Vertical Jump Needed for Backflip
A vertical jump is the act of jumping upwards into the air. It can be an exercise for building both endurance and strength, and is also a standard test for measuring athletic performance. Vertical jump height measures raw athleticism, lower-body power, and overall explosiveness. It also measures how efficiently your body produces force, which is why it is a reliable indicator of speed, power, and neuromuscular efficiency. So, improving your vertical jump will make learning the backflip easier. You can improve your vertical jump through strength training exercises, such as resistance band jumps or other strength building exercises for the legs. To accurately determine your vertical jump, you must measure the difference between your standing reach and the highest point you can touch during a jump.
What vertical jump do you need to backflip?
I know that a 30-inch vertical jump is the minimum for a backflip. That is the benchmark for a natural athlete. A fit person has a minimum vertical jump of 30 inches (76.2 centimeters), and very good jumpers get vertical jump height exceeding a bit over three feet (0.91 meters), giving backflip clearance. A great untrained vertical jump is about 2 and a half feet, which is the 30-inch minimum. Technique is a cofactor, using your arms helps you spin, and arm swing increases overall height. Tight, compact cuts let your center of mass travel further. Fold helps vertical jump.

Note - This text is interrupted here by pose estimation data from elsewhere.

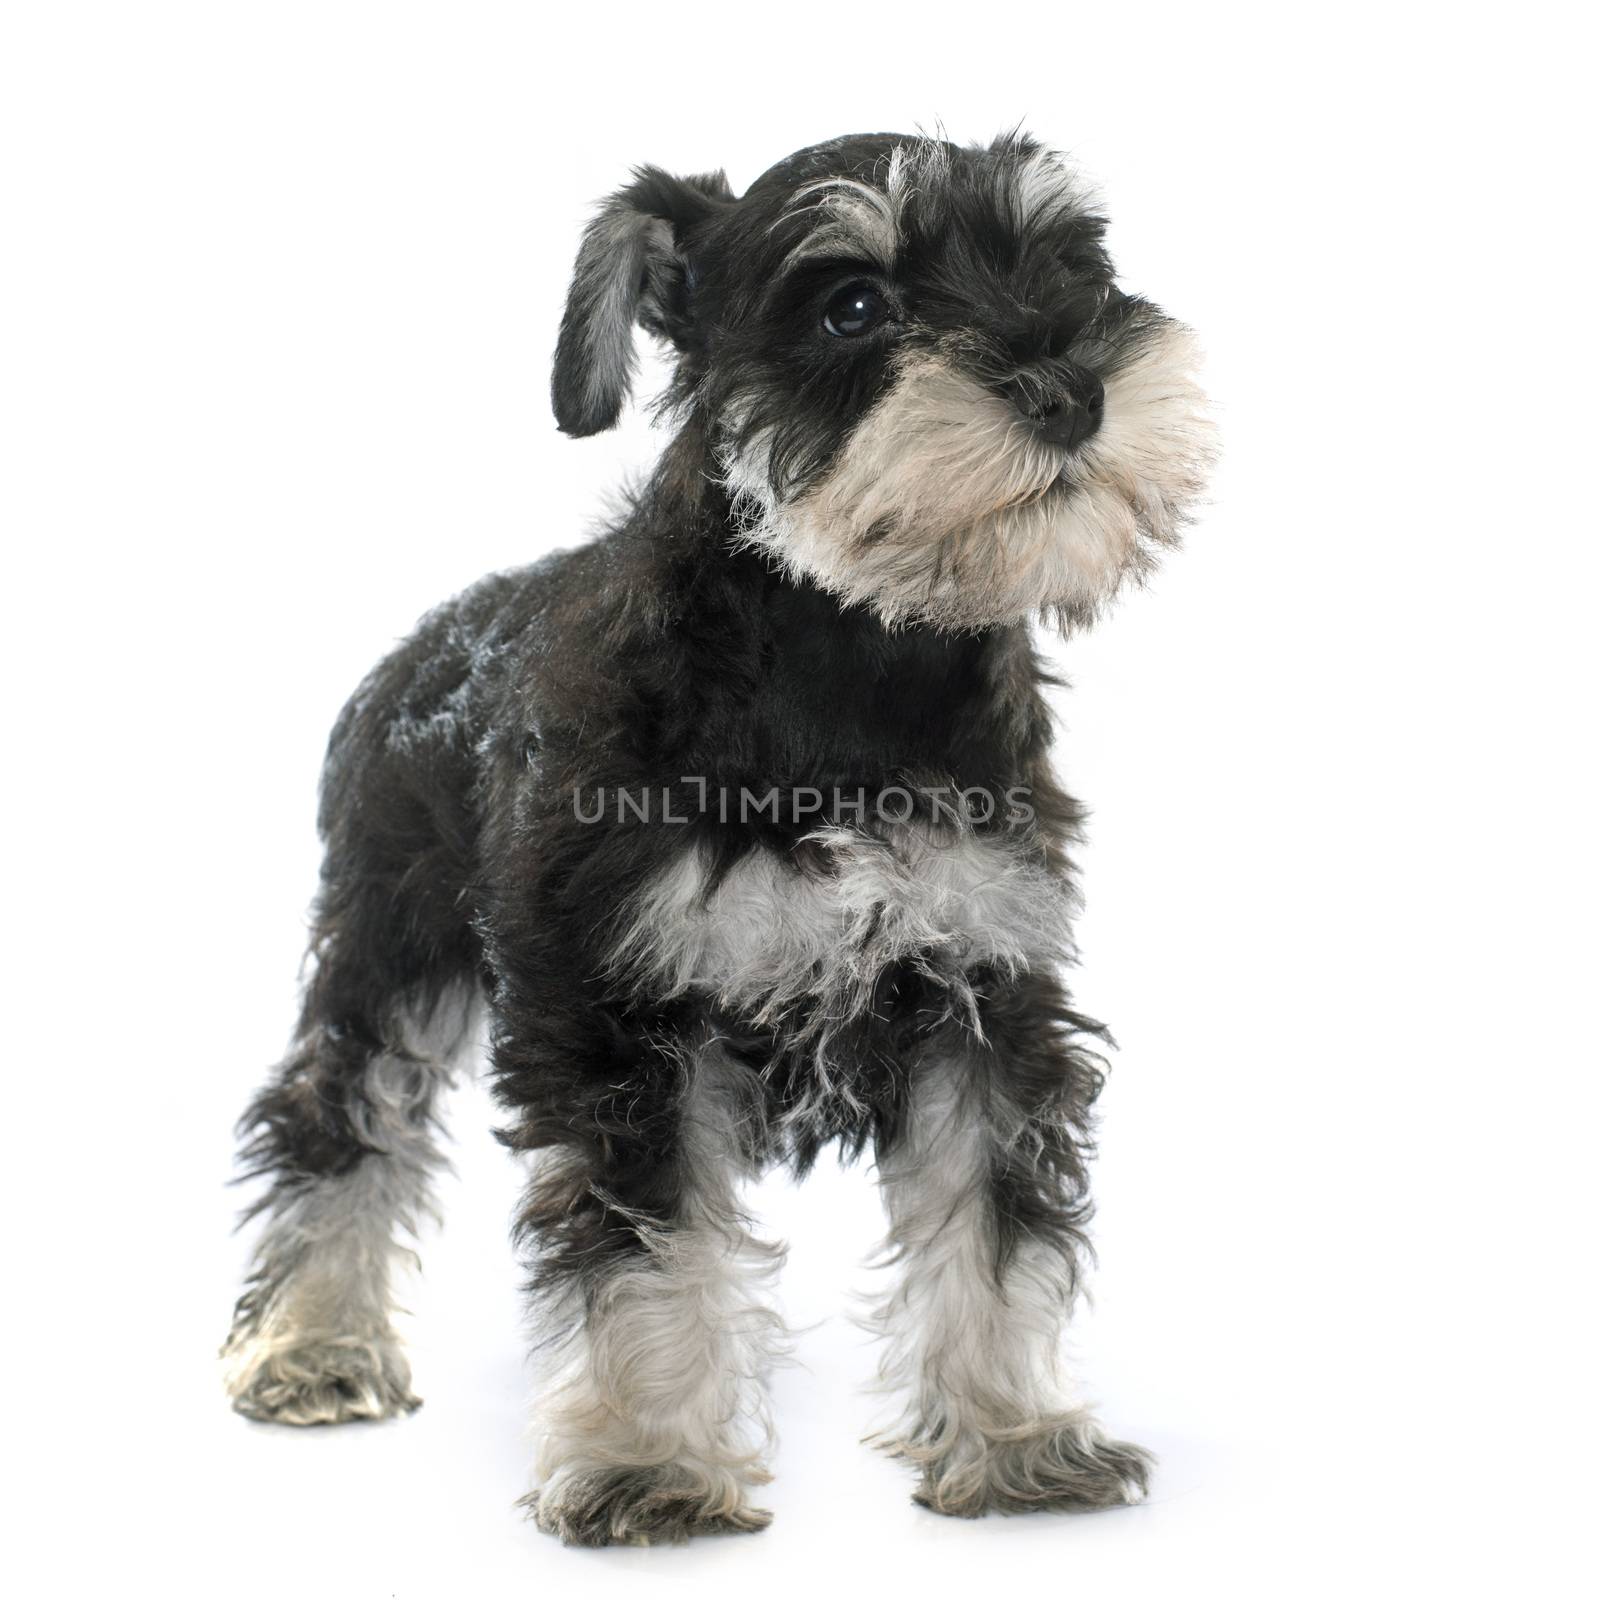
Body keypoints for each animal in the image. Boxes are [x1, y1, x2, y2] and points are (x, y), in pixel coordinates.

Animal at [219, 131, 1203, 1542]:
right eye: (852, 304)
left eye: (1073, 263)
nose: (1071, 388)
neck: (850, 657)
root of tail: (426, 642)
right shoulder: (624, 1021)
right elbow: (651, 1247)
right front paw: (647, 1460)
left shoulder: (986, 993)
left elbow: (991, 1226)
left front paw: (1013, 1437)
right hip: (389, 950)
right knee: (336, 1121)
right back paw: (311, 1341)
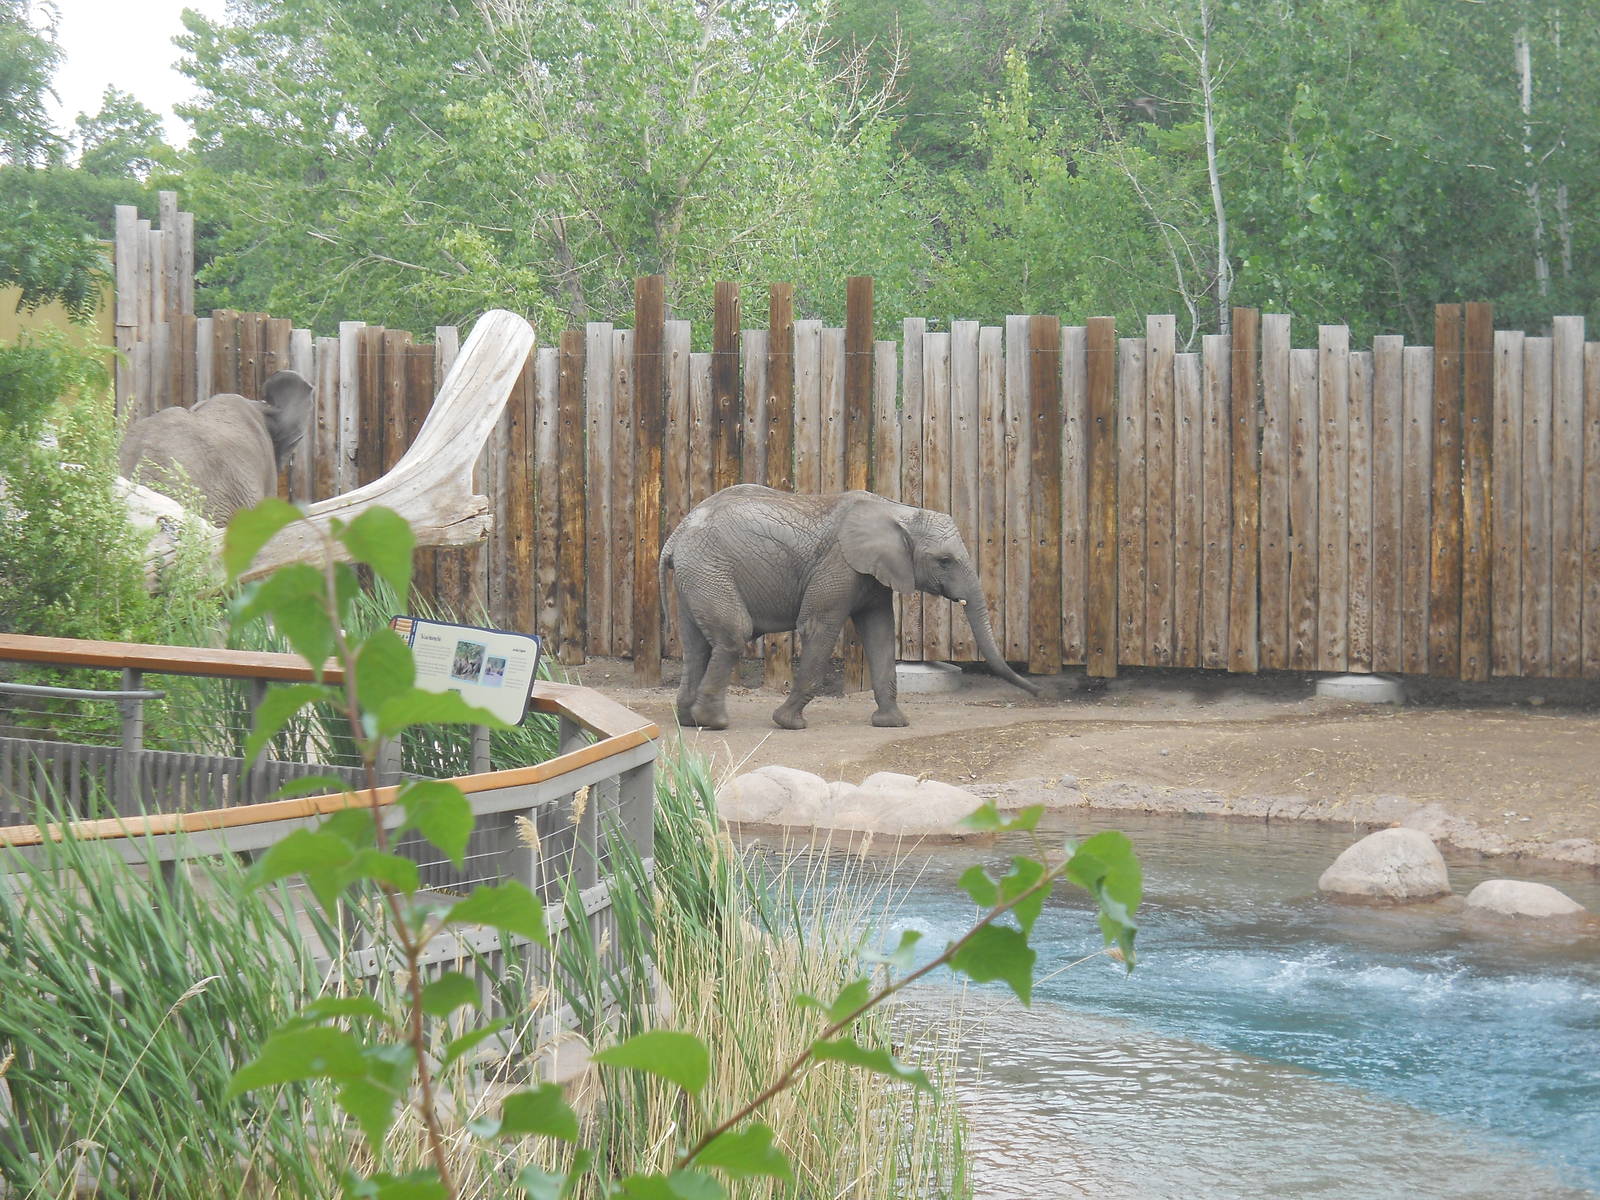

So, relative strength is jump height. How heavy you are changes your muscle-fat ratio, less fat on your body raises vertical jump. Losing 10 pounds (4.54 kilograms) of fat ups vertical jump by 1 to 2 inches (2.54 to 5.08 centimeters). A 2% body weight loss goes up maximum vertical jump by 5.08 to 10.16 centimeters (2 to 4 inches). Extra weight negatively goes with vertical jump height, so heavier is lower vertical jump than lighter. Thigh bulk and thick leg strength can go up vertical jump, providing bigger explosiveness for backflip clearance. Lean gets vertical jump height 30 to 40 inches (76.2 to 101.6 centimeters), so lean muscle is explosive. Masterful technique increases vertical displacement as well. Therefore, if you have a 30-inch vertical jump and use good technique, you can backflip. If not, losing fat and gaining thigh bulk and thick leg strength will help you reach that benchmark.
I think technique determines vertical jump requirement for backflip more than pure jump height does. I have watched individuals with lower jump heights execute landings through technique. A person with a 20 inch vertical jump and compact may beat someone with greater jump height but sloppy. Bent knees pose helps to spin. Moving your arms helps to spin. I think balance and commitment key aspects. A 30 inch vertical jump has foundation for burst. So, if you have excellent bending legs and spin for modest vertical displacement, you may backflip.